"Expect the unexpected, and you'll be fine."
Although I didn't appreciate it at the time, this is one of the best pieces of advice I received from a more experienced colleague before moving to Holland nearly 20 years ago, to live and work in a European Headquarters role.
I didn't appreciate it because I was looking for more direction. Specific strategies and rules to follow to insure that I would succeed in my new position, and be accepted by my European colleagues and subordinates. I wanted a template, a structure or a road map, and a detailed list of things to do and things to avoid doing.
I wanted to feel in control, and this guy was telling me to "expect the unexpected."
Not very helpful, I thought.
Of course, he was right. I learned pretty quickly that one of the few things we could count on working in Europe was that things would likely not go as we had planned. We had to learn to be flexible, and to adapt and respond to what was actually happening, not what we had hoped or expected would happen in any given situation.
Since those days I've come to really appreciate the wisdom of those simple words, "expect the unexpected, and you'll be fine," and I find myself repeating them when someone asks for my advice.
But I take it a step further, because I know now that just "expecting the unexpected" isn't really enough. What do you actually do once you've adjusted your expectations?
One of the best answers I've found came from an unexpected place---the world of improvisational theatre. I was searching for someone to help facilitate a creativity workshop with one of my clients a few years ago, and was lucky to be introduced to the talented team at On Your Feet in Portland, OR. They teach improv techniques (among other things) to business people to help improve collaboration and communication, inspire creativity and generate ideas.
Every time we work together I'm struck by how helpful the techniques and practices they teach would have been when I was trying to figure out what to do next in Europe, once I had accepted that it was necessary to "expect the unexpected."
In the introduction to his book, "Everything's an Offer,*" On Your Feet co-founder Robert Poynton describes the value of using improv techniques like this:
- "Improv doesn't give you a prescriptive plan, but gives you something to navigate by that helps you to make your own choices."
- "The method promotes adaptability, flexibility and creativity.

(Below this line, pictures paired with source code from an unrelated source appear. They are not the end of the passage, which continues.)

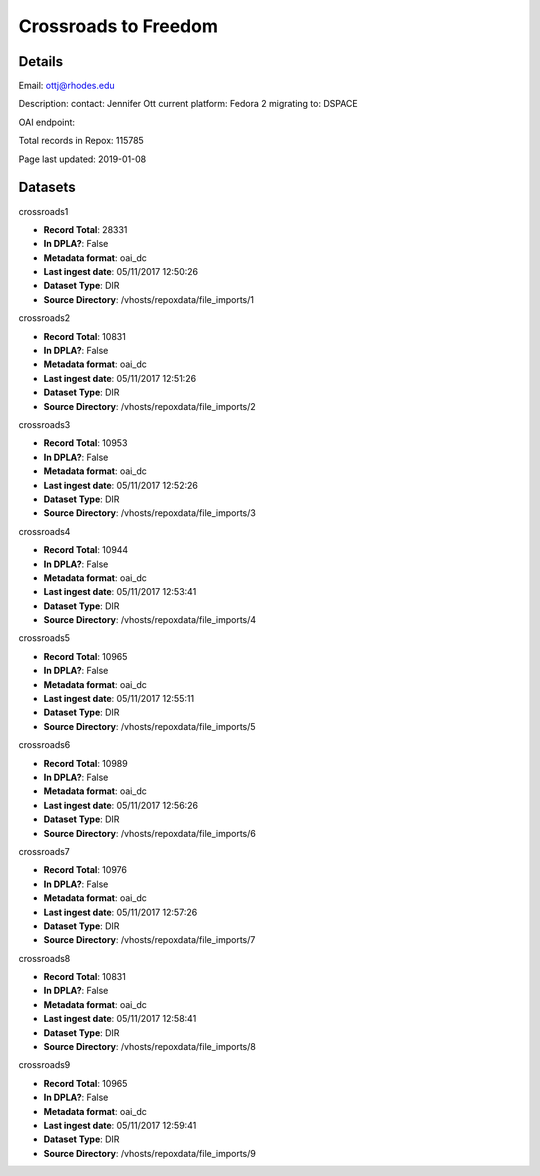 Crossroads to Freedom
=====================

Details
-------


Email: ottj@rhodes.edu

Description: contact: Jennifer Ott
current platform: Fedora 2
migrating to: DSPACE

OAI endpoint: 

Total records in Repox: 115785

Page last updated: 2019-01-08

Datasets
--------

crossroads1

* **Record Total**: 28331
* **In DPLA?**: False
* **Metadata format**: oai_dc
* **Last ingest date**: 05/11/2017 12:50:26
* **Dataset Type**: DIR
* **Source Directory**: /vhosts/repoxdata/file_imports/1



crossroads2

* **Record Total**: 10831
* **In DPLA?**: False
* **Metadata format**: oai_dc
* **Last ingest date**: 05/11/2017 12:51:26
* **Dataset Type**: DIR
* **Source Directory**: /vhosts/repoxdata/file_imports/2



crossroads3

* **Record Total**: 10953
* **In DPLA?**: False
* **Metadata format**: oai_dc
* **Last ingest date**: 05/11/2017 12:52:26
* **Dataset Type**: DIR
* **Source Directory**: /vhosts/repoxdata/file_imports/3



crossroads4

* **Record Total**: 10944
* **In DPLA?**: False
* **Metadata format**: oai_dc
* **Last ingest date**: 05/11/2017 12:53:41
* **Dataset Type**: DIR
* **Source Directory**: /vhosts/repoxdata/file_imports/4



crossroads5

* **Record Total**: 10965
* **In DPLA?**: False
* **Metadata format**: oai_dc
* **Last ingest date**: 05/11/2017 12:55:11
* **Dataset Type**: DIR
* **Source Directory**: /vhosts/repoxdata/file_imports/5



crossroads6

* **Record Total**: 10989
* **In DPLA?**: False
* **Metadata format**: oai_dc
* **Last ingest date**: 05/11/2017 12:56:26
* **Dataset Type**: DIR
* **Source Directory**: /vhosts/repoxdata/file_imports/6



crossroads7

* **Record Total**: 10976
* **In DPLA?**: False
* **Metadata format**: oai_dc
* **Last ingest date**: 05/11/2017 12:57:26
* **Dataset Type**: DIR
* **Source Directory**: /vhosts/repoxdata/file_imports/7



crossroads8

* **Record Total**: 10831
* **In DPLA?**: False
* **Metadata format**: oai_dc
* **Last ingest date**: 05/11/2017 12:58:41
* **Dataset Type**: DIR
* **Source Directory**: /vhosts/repoxdata/file_imports/8



crossroads9

* **Record Total**: 10965
* **In DPLA?**: False
* **Metadata format**: oai_dc
* **Last ingest date**: 05/11/2017 12:59:41
* **Dataset Type**: DIR
* **Source Directory**: /vhosts/repoxdata/file_imports/9



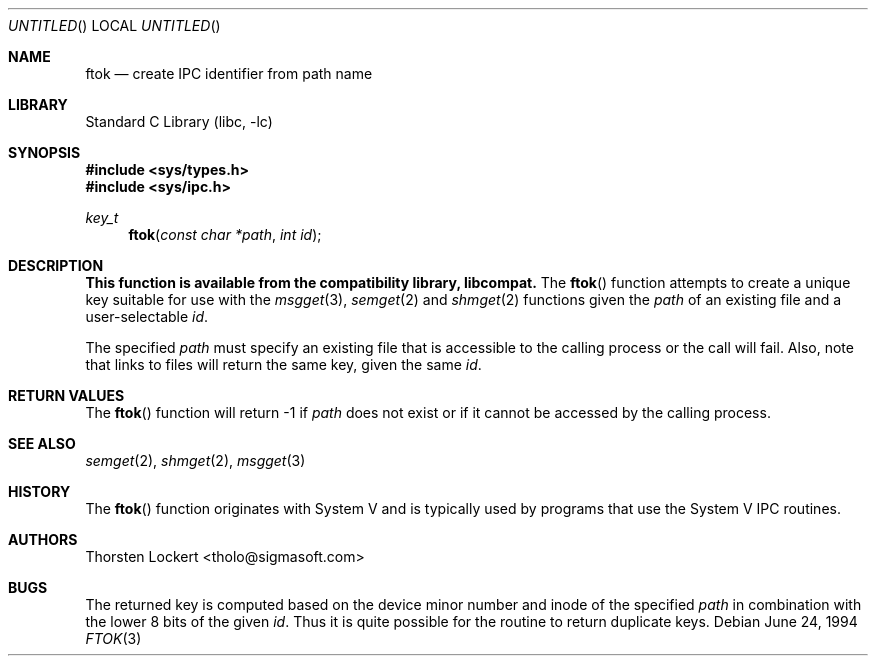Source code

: .\" Copyright (c) 1994 SigmaSoft, Th. Lockert <tholo@sigmasoft.com>
.\" All rights reserved.
.\"
.\" Redistribution and use in source and binary forms, with or without
.\" modification, are permitted provided that the following conditions
.\" are met:
.\" 1. Redistributions of source code must retain the above copyright
.\"    notice, this list of conditions and the following disclaimer.
.\" 2. Redistributions in binary form must reproduce the above copyright
.\"    notice, this list of conditions and the following disclaimer in the
.\"    documentation and/or other materials provided with the distribution.
.\" 3. The name of the author may not be used to endorse or promote products
.\"    derived from this software without specific prior written permission.
.\"
.\" THIS SOFTWARE IS PROVIDED BY THE AUTHOR ``AS IS'' AND ANY EXPRESS OR
.\" IMPLIED WARRANTIES, INCLUDING, BUT NOT LIMITED TO, THE IMPLIED WARRANTIES
.\" OF MERCHANTABILITY AND FITNESS FOR A PARTICULAR PURPOSE ARE DISCLAIMED.
.\" IN NO EVENT SHALL THE AUTHOR BE LIABLE FOR ANY DIRECT, INDIRECT, INCIDENTAL,
.\" SPECIAL, EXEMPLARY, OR CONSEQUENTIAL DAMAGES (INCLUDING, BUT NOT LIMITED TO,
.\" PROCUREMENT OF SUBSTITUTE GOODS OR SERVICES; LOSS OF USE, DATA, OR PROFITS;
.\" OR BUSINESS INTERRUPTION) HOWEVER CAUSED AND ON ANY THEORY OF LIABILITY,
.\" WHETHER IN CONTRACT, STRICT LIABILITY, OR TORT (INCLUDING NEGLIGENCE OR
.\" OTHERWISE) ARISING IN ANY WAY OUT OF THE USE OF THIS SOFTWARE, EVEN IF
.\" ADVISED OF THE POSSIBILITY OF SUCH DAMAGE.
.\"
.\" $FreeBSD$
.Dd June 24, 1994
.Os
.Dt FTOK 3
.Sh NAME
.Nm ftok
.Nd create IPC identifier from path name
.Sh LIBRARY
.Lb libc
.Sh SYNOPSIS
.Fd #include <sys/types.h>
.Fd #include <sys/ipc.h>
.Ft key_t
.Fn ftok "const char *path" "int id"
.Sh DESCRIPTION
.Bf -symbolic
This function is available from the compatibility library, libcompat.
.Ef
The
.Fn ftok
function attempts to create a unique key suitable for use with the
.Xr msgget 3 ,
.Xr semget 2
and
.Xr shmget 2
functions given the
.Fa path
of an existing file and a user-selectable
.Fa id .
.Pp
The specified
.Fa path
must specify an existing file that is accessible to the calling process
or the call will fail.  Also, note that links to files will return the
same key, given the same
.Fa id .
.Sh RETURN VALUES
The
.Fn ftok
function will return -1 if
.Fa path
does not exist or if it cannot be accessed by the calling process.
.Sh SEE ALSO
.Xr semget 2 ,
.Xr shmget 2 ,
.Xr msgget 3
.Sh HISTORY
The
.Fn ftok
function originates with System V and is typically used by programs
that use the System V IPC routines.
.Sh AUTHORS
.An Thorsten Lockert Aq tholo@sigmasoft.com
.Sh BUGS
The returned key is computed based on the device minor number and inode of the
specified
.Fa path
in combination with the lower 8 bits of the given
.Fa id .
Thus it is quite possible for the routine to return duplicate keys.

- "It comprises a small set of simple practices that can help you to communicate and build relationships or ideas, even when everything is in flux.
And my personal favorite:
- "Stuff happens and you can choose how to use it."
This is the kind of control I think I was looking for back in those early days in Holland, and I can see how the simple rules and practice of improv could have helped in so many ways.
Poynton notes that "the heart of this practice can be summed up in six words: let go, notice more, use everything.
Let go---how much more effective might I have been in my job if I could have easily let go of preconceived ideas about how employees should be motivated, how customers want to be treated, and what managers should expect of me? If I could have let go of the need to be right, or in control, or even comfortable?
Notice more---what if I had been a better observer, a better listener, and simply noticed more about what people were actually doing and saying and how they responded to what I did and said, rather than what I would have liked or expected them to do and say?
Use everything---and what if I had been taught to view everything as "an offer," and to practice accepting and building on offers, rather than rejecting them. Might I have reacted more gracefully and productively in some challenging intercultural situations, and saved myself and my Dutch colleagues a lot of stress and misunderstanding?
These days my advice to someone preparing to live and work in a new culture would be more like this:
"Expect the unexpected and learn to improvise. You'll be fine."
*Everything's an Offer: How to do more with less, by Robert Poynton, illustrated by Gary Hirsch. On Your Feet, 2008.